Baldwin’s chapter, “The Geologic Column and Calvary,” likewise addresses issues that had once been occasions of doubt for me. Catholics (whether liberal or conservative) and liberal Protestants (now joined by some evangelicals), who have embraced theistic evolution, have come to accept that death existed prior to the rise of man. Catholic theology since Pius XII (Humani Generis, 1950) has allowed Catholics to accept evolutionary theory, as long as they retain the beliefs that 1) each soul is created individually by God, 2) there was a point in time when God implanted a soul in the body that had evolved from an ape-like ancestor (cf. p. 162), and 3) this first human “fell,” bringing original sin on his descendants. John Paul II reaffirmed this in his October 22, 1996, address to the Pontifical Academy of Sciences; Benedict XVI repeated his own embrace of evolutionary theory in the 2006 Schülerkreis (an annual gathering with his former students). None of these showed any concern for the issue raised by Baldwin—if death didn’t come as a result of one man, neither can redemption come by one man. It is, as he notes, a “nonissue” (p. 112).

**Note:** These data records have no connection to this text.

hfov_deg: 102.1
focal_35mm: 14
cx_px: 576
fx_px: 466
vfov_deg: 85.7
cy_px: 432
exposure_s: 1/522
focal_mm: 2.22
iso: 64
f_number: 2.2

But if death is not the result of the fall, and is simply part of the natural order as created by God, then 1) God is either indifferent to or planned for the wasteful deaths demanded by evolution and 2) we are not in need of redemption, but are instead evolving toward God’s intent (with Christ as the telos point of human evolution, as in Teilhard de Chardin). If this is the case, death is not something to fear or shun, but to be embraced, as a recent author has argued. The geologic column is either a record of billions of years of death before a man could whisper, “My God,” or it is a testament to the devastation of a global disaster brought upon a sinful world by its creator, as Scripture says. If the former is true, the death of Christ is meaningless; if the latter is true, it shows the depths to which that creator would go to redeem his creation.

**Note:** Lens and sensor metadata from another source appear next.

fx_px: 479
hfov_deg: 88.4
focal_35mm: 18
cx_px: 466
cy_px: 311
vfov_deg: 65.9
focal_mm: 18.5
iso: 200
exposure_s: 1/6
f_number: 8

Finally, I want to look at the implications for Seventh-day Adventist identity and theology, the subjects of chapters 8 and 1. If evolution is true, Ed Zinke argues, then the Bible has no authority, or perhaps only a partial authority that must be subject to reason or tradition or perhaps ecclesial authority. If evolution is true, then the Bible is the result of the evolution of religious consciousness, and not inspired by God. If theistic evolution is true, then man is not a unity, and his soul can be separated from his body. If theistic evolution is true, then God’s nature is also called into question. Perhaps he has a role as a designer (as Catholic layman and evolutionist Michael Behe would argue); perhaps he simply got it all going and instilled its own inherent laws and now stands back and waits in delightful expectation to see what might happen (as many mainstream Catholic and Protestant theologians would argue); perhaps he’s simply an impersonal force, the sum total of the energies of the universe (as Jean-François Lyotard seems to suggest). How, then, could we speak of either sin or salvation? How could we affirm divine law or the permanence of marriage or the Sabbath, which trace their origins to Eden? How could we hope for the return of Christ in glory?

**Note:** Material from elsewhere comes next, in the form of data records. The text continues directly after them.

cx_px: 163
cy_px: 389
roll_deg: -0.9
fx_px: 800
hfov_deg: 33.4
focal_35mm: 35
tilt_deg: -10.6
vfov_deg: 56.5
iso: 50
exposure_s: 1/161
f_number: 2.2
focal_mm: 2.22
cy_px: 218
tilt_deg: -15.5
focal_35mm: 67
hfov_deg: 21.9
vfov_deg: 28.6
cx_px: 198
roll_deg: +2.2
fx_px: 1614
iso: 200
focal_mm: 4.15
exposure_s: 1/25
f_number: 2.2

But the message we are called to proclaim rests on firmer ground. The three angels’ messages of Revelation 14 begin with a reference to creation and an allusion to the Sabbath commandment, as Baldwin argues in chapter 1. “Worship him that made heaven, and earth, and the sea, and the fountains of waters.” That message is needed more than ever, at a time in earth’s history when so many Christians have accepted premises that undermine creation and redemption. Even some Adventists have done so, in the name of “present truth.” As Baldwin notes, “present truth” does not supersede “past truth”; rather, it refers to “concepts whose time has arrived according to the prophetic time clock.” Clearly the authors of this volume believe that Creation is “present truth”—now is the prophetic time to call all to worship the Creator, and him alone.